Irish American Congressman Peter King has stated that he is definitely considering running for president as reported here on Thursday.
“I’m going to certainly give it thought. I’m going to see where it goes,” King said during an interview with ABC News.
King has been the most prominent politician in Washington on Irish issues for the past 20 years, especially outspoken on Northern Ireland. He played a major part in the American role in the Irish peace process.
He said foreign policy would be a big consideration. “My concern right now is I don’t see anyone at the national level speaking enough on, to me, what’s important – national security, homeland security, counterterrorism.”

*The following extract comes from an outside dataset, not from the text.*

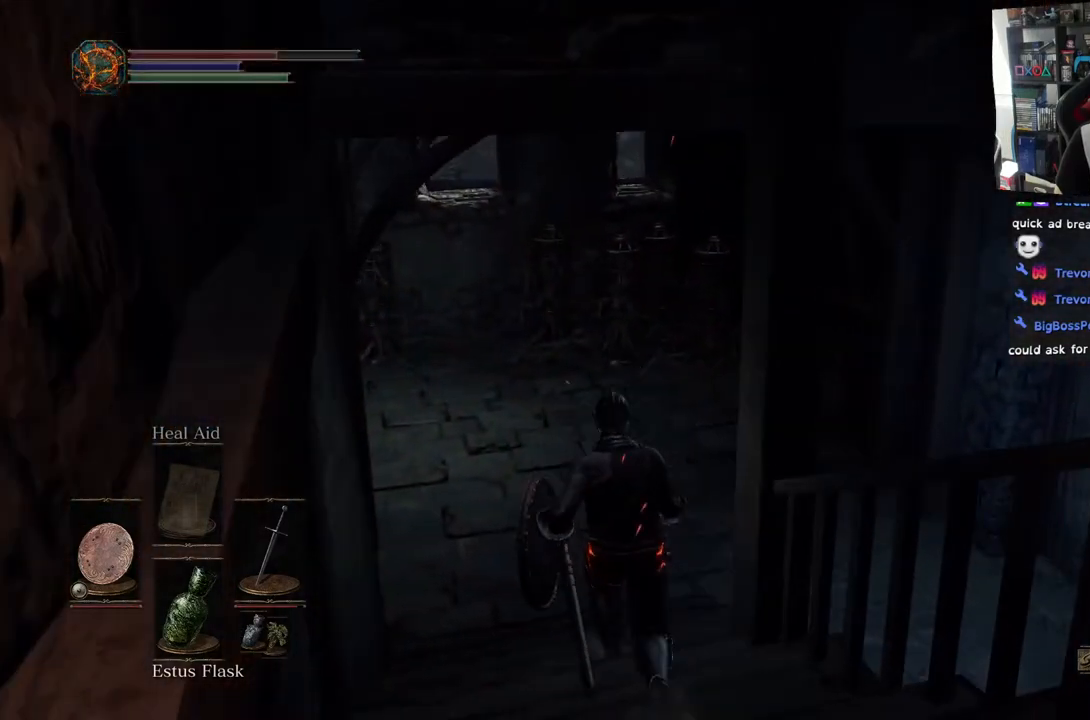
{"buttons": [], "left_stick": "up", "right_stick": "center", "events": []}
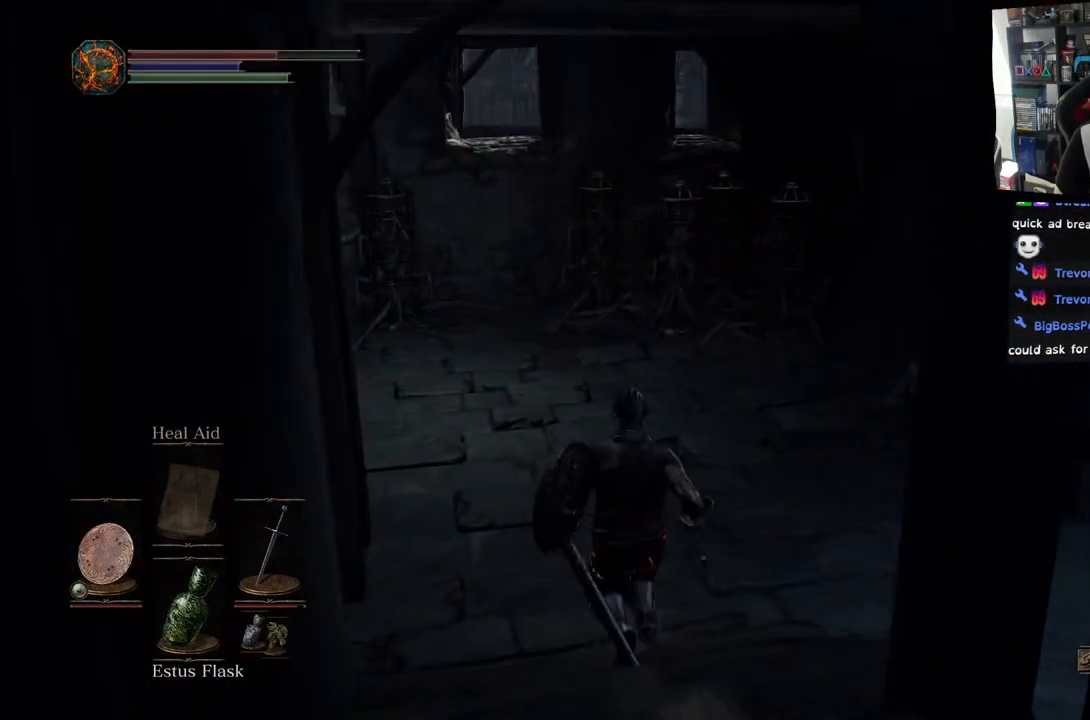
{"buttons": [], "left_stick": "center", "right_stick": "center", "events": [[333, "left_stick", "center"]]}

He said he opposed the tea party candidates. “I would hope that our party is not defined by Rand Paul and Ted Cruz,” King said.
“I’m not crazy about Rand Paul and Ted Cruz. But on the other hand, you know, guys like Chris Christie and Jeb Bush, I have a lot of regard for.
“The big debate that Republicans seem to have in the Senate on foreign policy is whether or not, you know, the CIA was going to use a drone to kill an American in Starbucks,” he said.
“To me, we should be going beyond that and we should go back to being a party – whether it’s Eisenhower, Reagan, Bush – of having a strong national defense, and that should be, to me, an essential part of the presidential debate. And so far, that’s missing.”
King expressed “some mixed feelings” about Sen. Marco Rubio, R-Fla.,
“The fact, coming from Florida, he voted against the Sandy aid to New York, I know that is a parochial issue, but that was also an issue of life and death for my district,” King said. “For a guy whose state got billions of dollars in the past for hurricane and storm relief to [be] posturing against New York, I thought it was cheap politics.”
“Obviously, the economy is important, but the first requirement in the Constitution is to defend the country against foreign attack and provide for national defense,” he said. “The only way that’s been brought up [so far by other contenders] is to how quickly we can withdraw troops and whether or not drones can be used to kill Americans. That, to me, is not a debate that a party of national defense should be leading with.”
“I’m going to see where it goes,” he said. “It does give me, at the very least, a forum to get my views out there on the direction I think the Republican Party should be following on foreign policy and not just back ourselves into an isolationist corner, and we’ll see where it goes from there.”
“Anything can happen,” he said. “It’s a great country.”